:: Exercise material

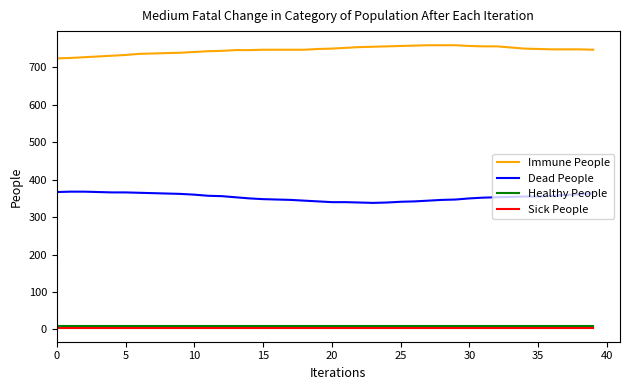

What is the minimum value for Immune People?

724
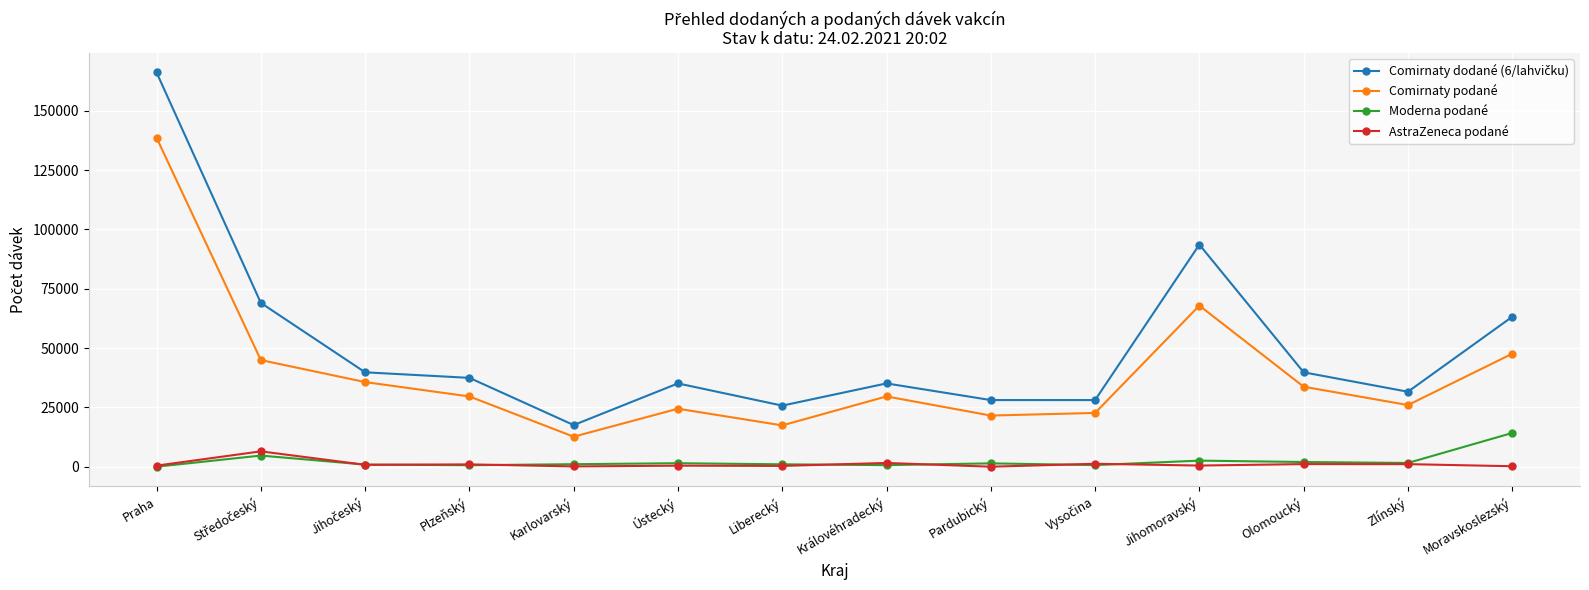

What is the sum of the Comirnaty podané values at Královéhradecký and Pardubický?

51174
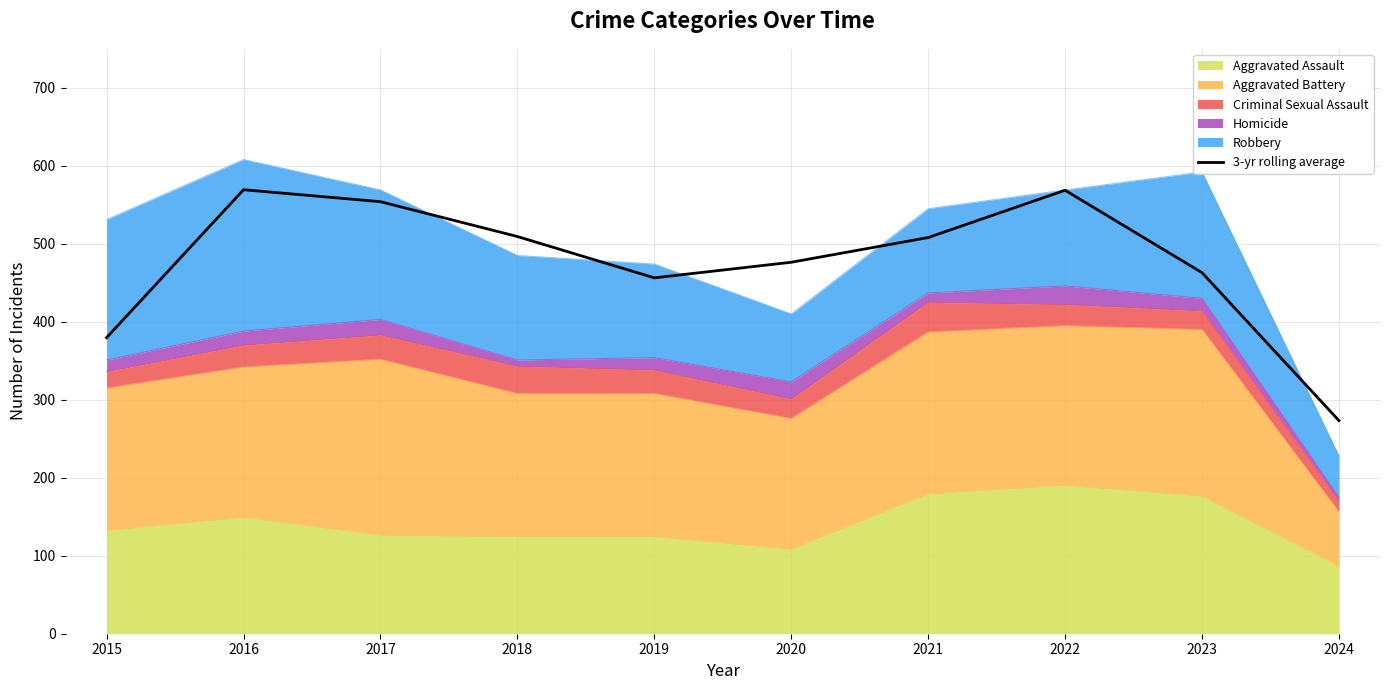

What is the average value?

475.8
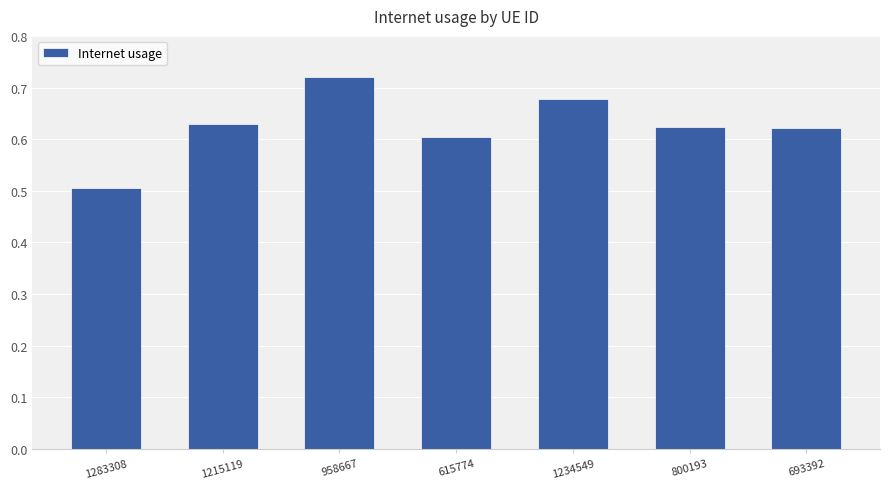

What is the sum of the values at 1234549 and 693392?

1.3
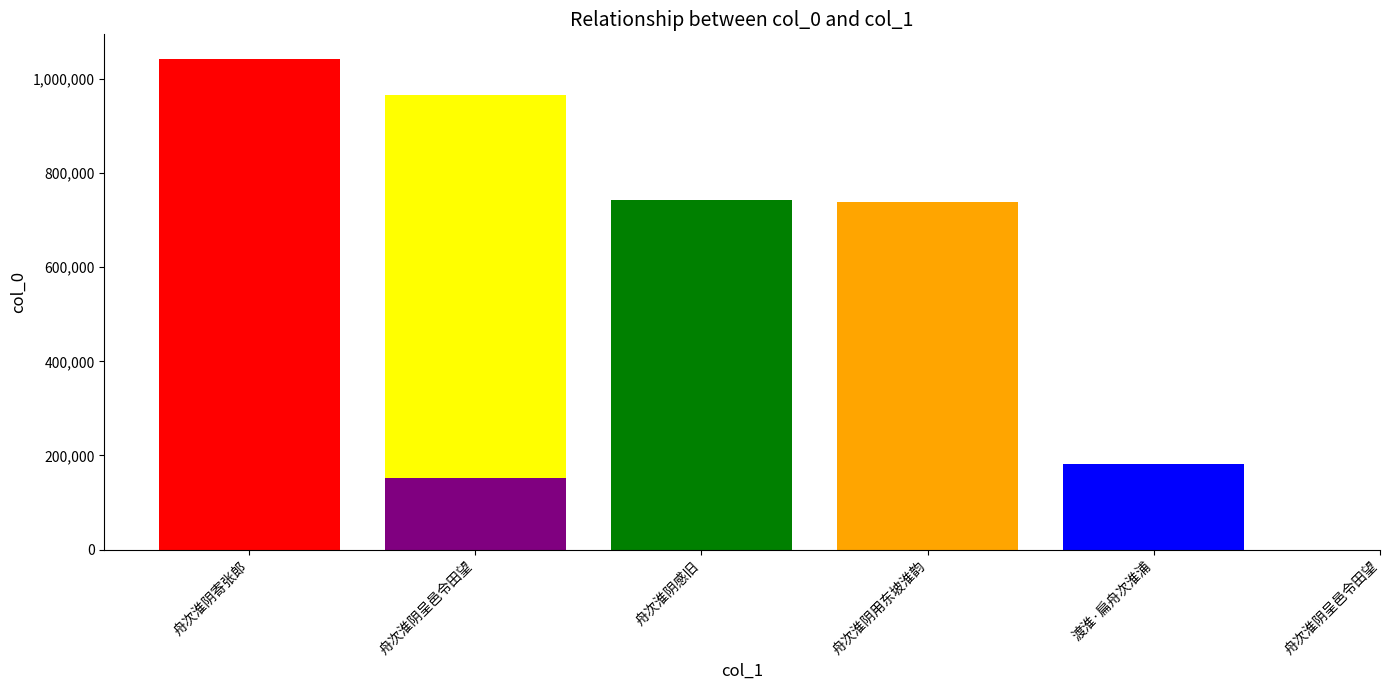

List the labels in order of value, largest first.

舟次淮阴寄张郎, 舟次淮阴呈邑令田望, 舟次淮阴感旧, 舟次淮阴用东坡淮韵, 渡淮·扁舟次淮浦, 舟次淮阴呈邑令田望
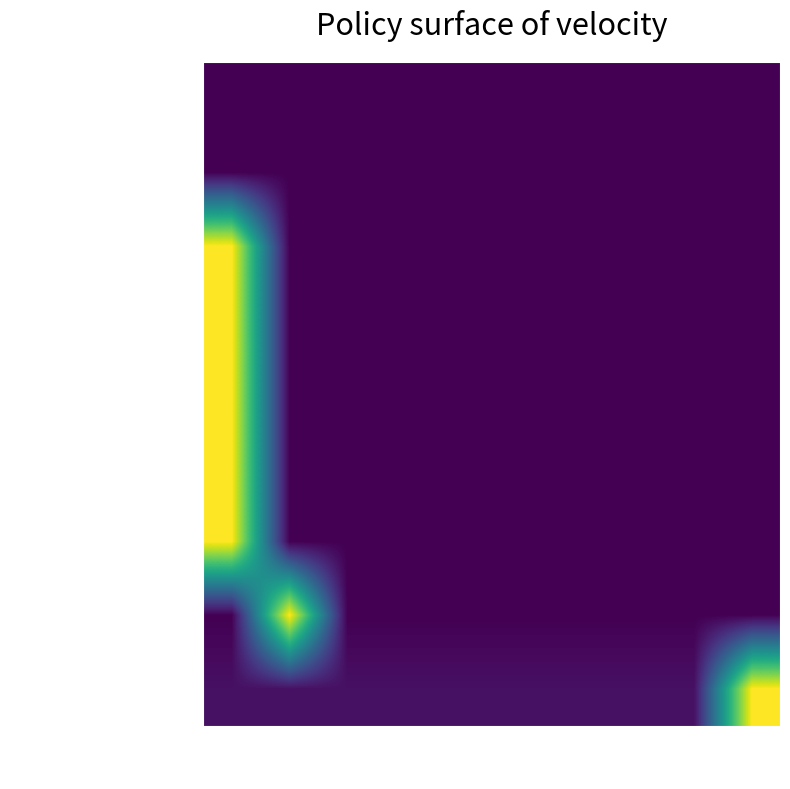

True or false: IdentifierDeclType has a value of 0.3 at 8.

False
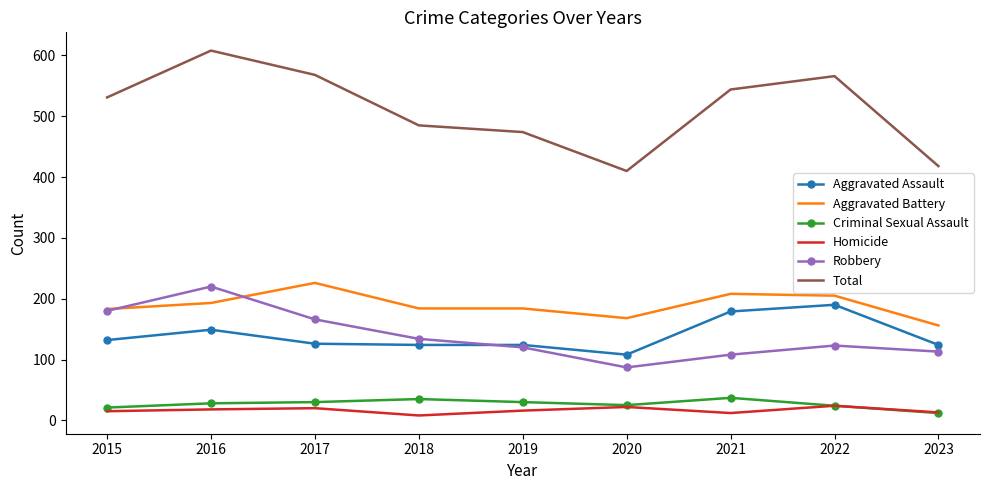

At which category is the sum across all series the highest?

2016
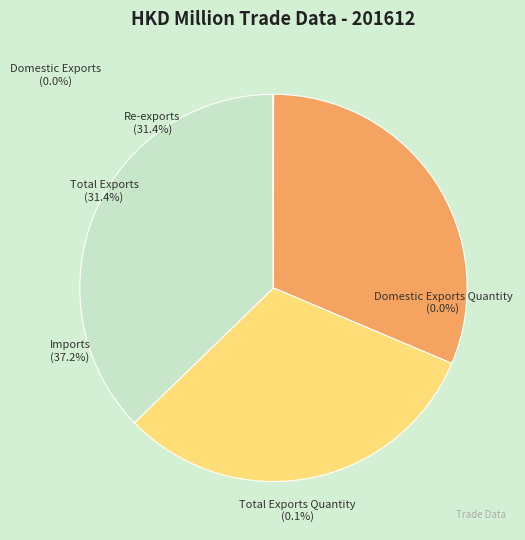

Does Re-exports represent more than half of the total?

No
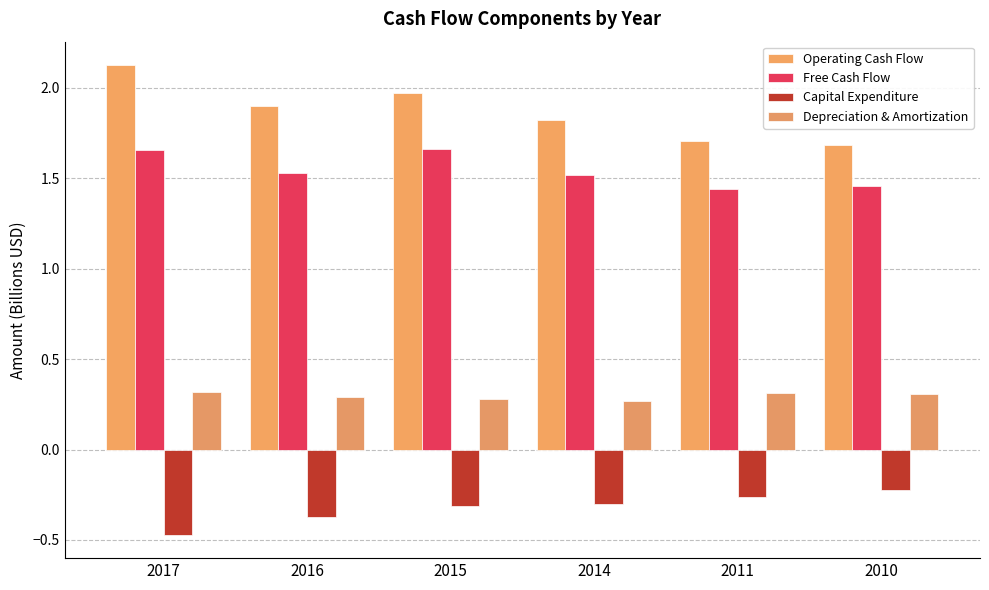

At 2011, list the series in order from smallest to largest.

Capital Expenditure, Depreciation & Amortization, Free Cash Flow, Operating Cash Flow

::::

Exercise directions: Retype all the items above word for word, along with their answers, and leave out the pictures.

The answer:
What is the minimum value for Immune People?

724

What is the sum of the Comirnaty podané values at Královéhradecký and Pardubický?

51174

What is the average value?

475.8

What is the sum of the values at 1234549 and 693392?

1.3

List the labels in order of value, largest first.

舟次淮阴寄张郎, 舟次淮阴呈邑令田望, 舟次淮阴感旧, 舟次淮阴用东坡淮韵, 渡淮·扁舟次淮浦, 舟次淮阴呈邑令田望

True or false: IdentifierDeclType has a value of 0.3 at 8.

False

At which category is the sum across all series the highest?

2016

Does Re-exports represent more than half of the total?

No

At 2011, list the series in order from smallest to largest.

Capital Expenditure, Depreciation & Amortization, Free Cash Flow, Operating Cash Flow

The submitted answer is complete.